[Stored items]
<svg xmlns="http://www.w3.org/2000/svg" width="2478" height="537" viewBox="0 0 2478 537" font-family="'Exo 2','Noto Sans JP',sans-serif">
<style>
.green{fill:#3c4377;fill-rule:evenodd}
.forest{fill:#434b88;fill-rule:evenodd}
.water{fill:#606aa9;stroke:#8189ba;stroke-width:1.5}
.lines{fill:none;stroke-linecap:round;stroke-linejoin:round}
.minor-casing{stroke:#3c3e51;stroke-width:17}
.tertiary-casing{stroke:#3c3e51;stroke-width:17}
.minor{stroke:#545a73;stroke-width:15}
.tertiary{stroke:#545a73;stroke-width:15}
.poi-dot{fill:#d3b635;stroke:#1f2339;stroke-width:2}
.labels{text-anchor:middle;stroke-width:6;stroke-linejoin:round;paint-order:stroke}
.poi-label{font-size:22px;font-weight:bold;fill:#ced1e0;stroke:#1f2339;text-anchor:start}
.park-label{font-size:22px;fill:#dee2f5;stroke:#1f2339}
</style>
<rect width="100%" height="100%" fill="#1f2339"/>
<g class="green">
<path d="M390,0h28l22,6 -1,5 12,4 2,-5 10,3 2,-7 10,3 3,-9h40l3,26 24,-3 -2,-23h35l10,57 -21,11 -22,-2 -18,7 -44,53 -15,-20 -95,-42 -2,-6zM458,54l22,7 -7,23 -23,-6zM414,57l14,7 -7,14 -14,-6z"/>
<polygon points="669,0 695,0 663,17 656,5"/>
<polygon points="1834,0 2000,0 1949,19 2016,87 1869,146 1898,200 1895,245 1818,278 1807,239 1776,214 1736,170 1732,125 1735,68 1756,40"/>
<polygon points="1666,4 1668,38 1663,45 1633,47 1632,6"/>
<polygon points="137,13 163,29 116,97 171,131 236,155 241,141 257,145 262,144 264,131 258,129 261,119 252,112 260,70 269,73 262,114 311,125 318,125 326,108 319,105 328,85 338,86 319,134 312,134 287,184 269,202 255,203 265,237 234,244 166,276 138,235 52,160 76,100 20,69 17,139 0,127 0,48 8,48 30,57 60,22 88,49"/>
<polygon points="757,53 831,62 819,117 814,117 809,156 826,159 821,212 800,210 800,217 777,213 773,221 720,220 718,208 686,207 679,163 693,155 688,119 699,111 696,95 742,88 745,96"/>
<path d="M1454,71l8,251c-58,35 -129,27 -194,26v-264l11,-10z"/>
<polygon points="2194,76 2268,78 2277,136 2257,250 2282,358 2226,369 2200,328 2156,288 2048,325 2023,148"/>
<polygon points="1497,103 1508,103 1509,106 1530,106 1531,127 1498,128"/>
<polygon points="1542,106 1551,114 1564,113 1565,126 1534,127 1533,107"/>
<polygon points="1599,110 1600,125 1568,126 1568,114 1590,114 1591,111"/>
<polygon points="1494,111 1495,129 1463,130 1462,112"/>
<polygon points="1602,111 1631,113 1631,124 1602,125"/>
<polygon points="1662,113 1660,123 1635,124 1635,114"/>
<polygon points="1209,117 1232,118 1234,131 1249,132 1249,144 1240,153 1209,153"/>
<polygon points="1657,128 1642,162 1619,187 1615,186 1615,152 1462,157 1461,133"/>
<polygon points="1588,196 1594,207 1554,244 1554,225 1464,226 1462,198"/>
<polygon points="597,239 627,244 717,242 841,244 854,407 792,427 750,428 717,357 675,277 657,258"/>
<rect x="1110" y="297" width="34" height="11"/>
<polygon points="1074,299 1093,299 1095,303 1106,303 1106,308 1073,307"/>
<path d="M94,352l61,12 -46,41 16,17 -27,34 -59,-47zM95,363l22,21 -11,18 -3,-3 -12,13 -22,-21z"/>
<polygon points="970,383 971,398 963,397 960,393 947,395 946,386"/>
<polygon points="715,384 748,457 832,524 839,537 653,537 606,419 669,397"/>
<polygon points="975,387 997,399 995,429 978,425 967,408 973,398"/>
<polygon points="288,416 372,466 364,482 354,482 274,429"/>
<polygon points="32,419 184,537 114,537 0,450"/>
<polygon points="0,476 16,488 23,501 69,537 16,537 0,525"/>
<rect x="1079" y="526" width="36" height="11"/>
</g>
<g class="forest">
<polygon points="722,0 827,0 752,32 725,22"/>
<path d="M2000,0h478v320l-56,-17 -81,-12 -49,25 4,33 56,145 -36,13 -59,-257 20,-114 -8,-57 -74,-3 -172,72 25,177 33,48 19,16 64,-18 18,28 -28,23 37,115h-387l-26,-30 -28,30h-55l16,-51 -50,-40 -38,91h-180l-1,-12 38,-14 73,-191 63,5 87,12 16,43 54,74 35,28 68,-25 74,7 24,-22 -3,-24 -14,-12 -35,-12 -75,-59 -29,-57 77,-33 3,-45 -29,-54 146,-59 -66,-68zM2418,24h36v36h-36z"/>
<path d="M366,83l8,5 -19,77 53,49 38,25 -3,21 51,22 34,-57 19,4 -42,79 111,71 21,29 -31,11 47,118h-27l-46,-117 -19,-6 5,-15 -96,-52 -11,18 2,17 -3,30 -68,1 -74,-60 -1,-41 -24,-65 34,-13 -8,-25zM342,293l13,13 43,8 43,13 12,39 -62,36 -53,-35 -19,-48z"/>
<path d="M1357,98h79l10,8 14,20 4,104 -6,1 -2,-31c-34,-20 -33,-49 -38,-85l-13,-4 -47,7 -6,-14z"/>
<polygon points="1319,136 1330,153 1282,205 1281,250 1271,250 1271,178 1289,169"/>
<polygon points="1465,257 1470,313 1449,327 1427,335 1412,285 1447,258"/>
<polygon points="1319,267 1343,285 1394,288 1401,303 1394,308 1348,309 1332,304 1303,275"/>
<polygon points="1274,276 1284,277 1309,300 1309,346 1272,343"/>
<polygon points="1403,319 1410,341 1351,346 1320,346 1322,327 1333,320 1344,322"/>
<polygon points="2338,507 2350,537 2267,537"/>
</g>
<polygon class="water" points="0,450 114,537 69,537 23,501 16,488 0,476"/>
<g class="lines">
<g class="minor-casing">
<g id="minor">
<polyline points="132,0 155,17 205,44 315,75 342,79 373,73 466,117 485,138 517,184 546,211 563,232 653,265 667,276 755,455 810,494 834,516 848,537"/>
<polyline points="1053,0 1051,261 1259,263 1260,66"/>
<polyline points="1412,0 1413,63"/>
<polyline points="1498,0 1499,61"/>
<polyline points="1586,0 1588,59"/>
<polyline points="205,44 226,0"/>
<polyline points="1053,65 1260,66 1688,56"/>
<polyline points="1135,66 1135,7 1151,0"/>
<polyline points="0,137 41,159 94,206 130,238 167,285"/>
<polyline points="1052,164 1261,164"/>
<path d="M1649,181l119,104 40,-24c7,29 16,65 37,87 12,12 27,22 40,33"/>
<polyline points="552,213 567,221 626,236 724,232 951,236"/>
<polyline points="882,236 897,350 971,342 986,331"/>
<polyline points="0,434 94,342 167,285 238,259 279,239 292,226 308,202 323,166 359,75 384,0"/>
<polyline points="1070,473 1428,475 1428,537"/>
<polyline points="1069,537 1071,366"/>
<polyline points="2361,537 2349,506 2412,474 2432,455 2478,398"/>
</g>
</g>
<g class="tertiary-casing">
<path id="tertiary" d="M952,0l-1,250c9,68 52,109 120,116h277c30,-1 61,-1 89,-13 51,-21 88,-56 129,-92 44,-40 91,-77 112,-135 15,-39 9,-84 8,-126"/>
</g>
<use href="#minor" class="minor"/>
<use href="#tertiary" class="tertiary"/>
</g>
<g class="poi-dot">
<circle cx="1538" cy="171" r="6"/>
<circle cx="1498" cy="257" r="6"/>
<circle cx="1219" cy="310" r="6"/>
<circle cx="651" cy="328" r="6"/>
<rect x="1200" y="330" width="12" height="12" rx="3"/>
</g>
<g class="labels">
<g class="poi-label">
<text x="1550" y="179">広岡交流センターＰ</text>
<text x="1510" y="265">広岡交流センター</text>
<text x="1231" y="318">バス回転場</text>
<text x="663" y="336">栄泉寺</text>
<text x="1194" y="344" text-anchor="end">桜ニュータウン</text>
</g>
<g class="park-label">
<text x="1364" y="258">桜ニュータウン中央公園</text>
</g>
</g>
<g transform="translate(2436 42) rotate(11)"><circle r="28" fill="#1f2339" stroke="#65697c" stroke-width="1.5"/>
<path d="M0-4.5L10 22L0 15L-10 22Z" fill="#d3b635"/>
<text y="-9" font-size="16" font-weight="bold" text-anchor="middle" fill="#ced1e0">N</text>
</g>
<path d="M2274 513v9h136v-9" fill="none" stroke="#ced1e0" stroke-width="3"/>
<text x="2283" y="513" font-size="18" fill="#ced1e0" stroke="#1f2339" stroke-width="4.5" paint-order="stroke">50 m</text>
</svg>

...

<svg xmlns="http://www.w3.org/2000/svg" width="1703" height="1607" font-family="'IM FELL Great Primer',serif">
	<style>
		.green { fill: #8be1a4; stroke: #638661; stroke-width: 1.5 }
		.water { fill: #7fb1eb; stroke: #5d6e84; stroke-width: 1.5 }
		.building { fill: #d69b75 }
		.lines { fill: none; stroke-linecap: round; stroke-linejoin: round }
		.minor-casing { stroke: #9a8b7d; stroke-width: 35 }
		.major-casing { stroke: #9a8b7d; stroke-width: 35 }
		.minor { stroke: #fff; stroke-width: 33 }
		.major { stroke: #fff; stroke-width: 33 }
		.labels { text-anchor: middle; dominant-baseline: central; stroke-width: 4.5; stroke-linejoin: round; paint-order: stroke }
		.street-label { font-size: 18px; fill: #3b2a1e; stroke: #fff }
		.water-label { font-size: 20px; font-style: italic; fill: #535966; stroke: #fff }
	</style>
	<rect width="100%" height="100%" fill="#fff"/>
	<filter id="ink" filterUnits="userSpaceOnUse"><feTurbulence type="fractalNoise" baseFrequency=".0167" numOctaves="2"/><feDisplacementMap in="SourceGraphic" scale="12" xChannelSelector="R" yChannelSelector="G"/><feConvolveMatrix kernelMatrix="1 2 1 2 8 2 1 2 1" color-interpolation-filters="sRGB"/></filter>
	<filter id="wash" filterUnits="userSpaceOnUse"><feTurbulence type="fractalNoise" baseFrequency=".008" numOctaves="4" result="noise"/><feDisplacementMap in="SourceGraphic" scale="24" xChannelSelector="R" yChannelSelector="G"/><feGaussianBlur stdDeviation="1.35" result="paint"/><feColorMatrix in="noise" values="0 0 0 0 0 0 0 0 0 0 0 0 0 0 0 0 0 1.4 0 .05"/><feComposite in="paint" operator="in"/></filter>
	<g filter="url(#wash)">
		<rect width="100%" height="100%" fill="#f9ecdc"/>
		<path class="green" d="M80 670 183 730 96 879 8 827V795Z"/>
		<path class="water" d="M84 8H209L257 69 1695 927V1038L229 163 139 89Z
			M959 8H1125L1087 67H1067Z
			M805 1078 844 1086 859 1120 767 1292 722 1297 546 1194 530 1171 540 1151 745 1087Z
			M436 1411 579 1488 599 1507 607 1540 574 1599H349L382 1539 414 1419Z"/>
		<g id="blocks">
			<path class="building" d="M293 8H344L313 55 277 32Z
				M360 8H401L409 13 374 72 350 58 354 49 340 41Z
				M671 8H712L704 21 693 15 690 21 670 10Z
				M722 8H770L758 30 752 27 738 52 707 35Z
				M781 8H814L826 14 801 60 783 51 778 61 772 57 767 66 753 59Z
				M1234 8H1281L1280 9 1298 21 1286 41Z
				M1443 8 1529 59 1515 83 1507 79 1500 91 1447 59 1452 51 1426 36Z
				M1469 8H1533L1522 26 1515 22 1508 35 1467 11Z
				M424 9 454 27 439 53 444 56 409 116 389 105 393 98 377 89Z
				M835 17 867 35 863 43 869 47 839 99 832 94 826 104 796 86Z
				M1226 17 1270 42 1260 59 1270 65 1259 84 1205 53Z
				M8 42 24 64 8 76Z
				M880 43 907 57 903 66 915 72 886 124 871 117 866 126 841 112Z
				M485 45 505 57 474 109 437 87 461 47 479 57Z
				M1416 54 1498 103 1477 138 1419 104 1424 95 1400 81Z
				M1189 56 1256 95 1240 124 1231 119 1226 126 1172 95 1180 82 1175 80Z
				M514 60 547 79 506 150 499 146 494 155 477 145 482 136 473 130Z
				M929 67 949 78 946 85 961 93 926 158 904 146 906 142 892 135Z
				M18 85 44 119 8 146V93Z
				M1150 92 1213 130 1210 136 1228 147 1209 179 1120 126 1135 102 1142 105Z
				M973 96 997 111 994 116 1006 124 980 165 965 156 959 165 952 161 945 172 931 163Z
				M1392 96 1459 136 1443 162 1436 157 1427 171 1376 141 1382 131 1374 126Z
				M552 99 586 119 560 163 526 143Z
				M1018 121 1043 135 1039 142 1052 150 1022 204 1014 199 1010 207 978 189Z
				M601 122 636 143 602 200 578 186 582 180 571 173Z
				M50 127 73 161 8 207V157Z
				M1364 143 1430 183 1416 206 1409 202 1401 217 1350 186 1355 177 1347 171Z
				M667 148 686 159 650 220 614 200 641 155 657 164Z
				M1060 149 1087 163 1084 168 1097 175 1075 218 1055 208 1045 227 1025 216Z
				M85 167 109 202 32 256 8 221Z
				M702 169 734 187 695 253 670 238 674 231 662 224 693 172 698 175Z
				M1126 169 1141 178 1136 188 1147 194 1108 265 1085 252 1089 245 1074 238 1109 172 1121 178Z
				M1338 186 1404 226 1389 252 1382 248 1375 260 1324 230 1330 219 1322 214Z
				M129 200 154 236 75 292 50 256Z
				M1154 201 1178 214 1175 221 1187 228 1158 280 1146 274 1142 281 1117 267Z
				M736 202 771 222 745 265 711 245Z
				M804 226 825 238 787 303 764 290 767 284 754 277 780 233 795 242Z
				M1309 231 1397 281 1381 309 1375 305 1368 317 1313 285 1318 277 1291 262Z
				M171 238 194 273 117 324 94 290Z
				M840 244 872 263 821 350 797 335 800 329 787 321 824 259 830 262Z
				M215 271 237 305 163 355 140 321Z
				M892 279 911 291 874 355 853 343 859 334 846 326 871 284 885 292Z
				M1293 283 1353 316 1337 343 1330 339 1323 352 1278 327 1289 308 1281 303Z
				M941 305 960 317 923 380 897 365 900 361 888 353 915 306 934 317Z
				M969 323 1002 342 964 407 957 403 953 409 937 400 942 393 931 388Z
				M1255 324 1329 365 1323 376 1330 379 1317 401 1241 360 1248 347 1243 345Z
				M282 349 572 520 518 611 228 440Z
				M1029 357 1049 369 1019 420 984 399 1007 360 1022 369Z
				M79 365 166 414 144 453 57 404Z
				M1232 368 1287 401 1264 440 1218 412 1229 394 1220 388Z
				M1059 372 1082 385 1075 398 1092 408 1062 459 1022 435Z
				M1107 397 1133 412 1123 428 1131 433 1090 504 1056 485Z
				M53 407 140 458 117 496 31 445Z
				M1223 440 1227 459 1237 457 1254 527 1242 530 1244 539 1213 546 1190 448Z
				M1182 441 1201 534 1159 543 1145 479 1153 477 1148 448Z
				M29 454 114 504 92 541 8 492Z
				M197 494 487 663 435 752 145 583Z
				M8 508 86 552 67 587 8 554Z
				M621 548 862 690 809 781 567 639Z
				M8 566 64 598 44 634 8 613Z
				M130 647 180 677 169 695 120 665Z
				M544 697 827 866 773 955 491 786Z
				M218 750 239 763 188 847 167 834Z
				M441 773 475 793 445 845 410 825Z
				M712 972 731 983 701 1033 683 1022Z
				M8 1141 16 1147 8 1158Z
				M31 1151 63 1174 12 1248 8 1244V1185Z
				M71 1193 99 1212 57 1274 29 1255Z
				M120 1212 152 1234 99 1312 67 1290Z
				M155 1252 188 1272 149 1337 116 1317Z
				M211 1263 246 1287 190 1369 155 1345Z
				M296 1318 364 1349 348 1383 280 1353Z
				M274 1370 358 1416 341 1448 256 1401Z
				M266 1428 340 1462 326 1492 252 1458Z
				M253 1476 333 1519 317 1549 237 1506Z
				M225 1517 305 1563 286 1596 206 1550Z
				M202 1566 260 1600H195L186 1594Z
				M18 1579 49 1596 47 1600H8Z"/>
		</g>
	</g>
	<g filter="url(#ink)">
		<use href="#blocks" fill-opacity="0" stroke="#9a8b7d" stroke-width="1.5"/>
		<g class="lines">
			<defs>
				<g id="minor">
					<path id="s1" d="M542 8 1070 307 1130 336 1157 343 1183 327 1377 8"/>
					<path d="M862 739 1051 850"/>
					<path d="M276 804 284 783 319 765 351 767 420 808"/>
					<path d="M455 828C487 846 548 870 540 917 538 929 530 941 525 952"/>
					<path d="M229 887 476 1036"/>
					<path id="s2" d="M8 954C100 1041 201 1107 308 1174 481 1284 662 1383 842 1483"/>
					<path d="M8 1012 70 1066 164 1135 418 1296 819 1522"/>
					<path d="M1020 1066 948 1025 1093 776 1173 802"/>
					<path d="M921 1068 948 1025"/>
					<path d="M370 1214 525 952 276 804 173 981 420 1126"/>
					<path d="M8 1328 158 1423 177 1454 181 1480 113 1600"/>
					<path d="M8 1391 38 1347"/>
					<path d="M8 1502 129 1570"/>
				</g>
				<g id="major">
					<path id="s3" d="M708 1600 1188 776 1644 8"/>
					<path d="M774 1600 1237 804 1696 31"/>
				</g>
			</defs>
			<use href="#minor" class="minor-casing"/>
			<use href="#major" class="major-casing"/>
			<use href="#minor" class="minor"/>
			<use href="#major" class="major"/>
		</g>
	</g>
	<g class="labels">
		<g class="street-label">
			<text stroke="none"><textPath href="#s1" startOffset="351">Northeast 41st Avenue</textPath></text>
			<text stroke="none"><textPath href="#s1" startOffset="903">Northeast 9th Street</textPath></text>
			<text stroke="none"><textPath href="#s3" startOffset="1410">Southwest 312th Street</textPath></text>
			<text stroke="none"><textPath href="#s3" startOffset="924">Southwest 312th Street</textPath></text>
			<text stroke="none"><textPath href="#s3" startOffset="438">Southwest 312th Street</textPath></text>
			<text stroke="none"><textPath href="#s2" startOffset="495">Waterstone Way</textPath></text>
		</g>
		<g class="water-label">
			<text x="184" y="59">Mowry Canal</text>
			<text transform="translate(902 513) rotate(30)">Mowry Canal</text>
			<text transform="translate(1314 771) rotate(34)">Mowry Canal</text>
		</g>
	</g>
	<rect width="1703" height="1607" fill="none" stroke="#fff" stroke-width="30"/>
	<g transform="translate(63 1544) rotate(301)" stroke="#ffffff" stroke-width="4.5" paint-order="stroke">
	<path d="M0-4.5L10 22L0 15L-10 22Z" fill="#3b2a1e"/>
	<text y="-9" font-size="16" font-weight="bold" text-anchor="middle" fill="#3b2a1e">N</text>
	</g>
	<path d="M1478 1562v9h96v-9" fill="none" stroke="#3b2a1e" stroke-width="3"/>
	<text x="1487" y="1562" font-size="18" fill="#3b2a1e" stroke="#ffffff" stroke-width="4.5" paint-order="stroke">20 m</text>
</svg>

EXERCISE AIM :: A single number is the whole answer: how many lines of the records contain the word "userSpaceOnUse".

ANSWER TO THIS PROBLEM :: 2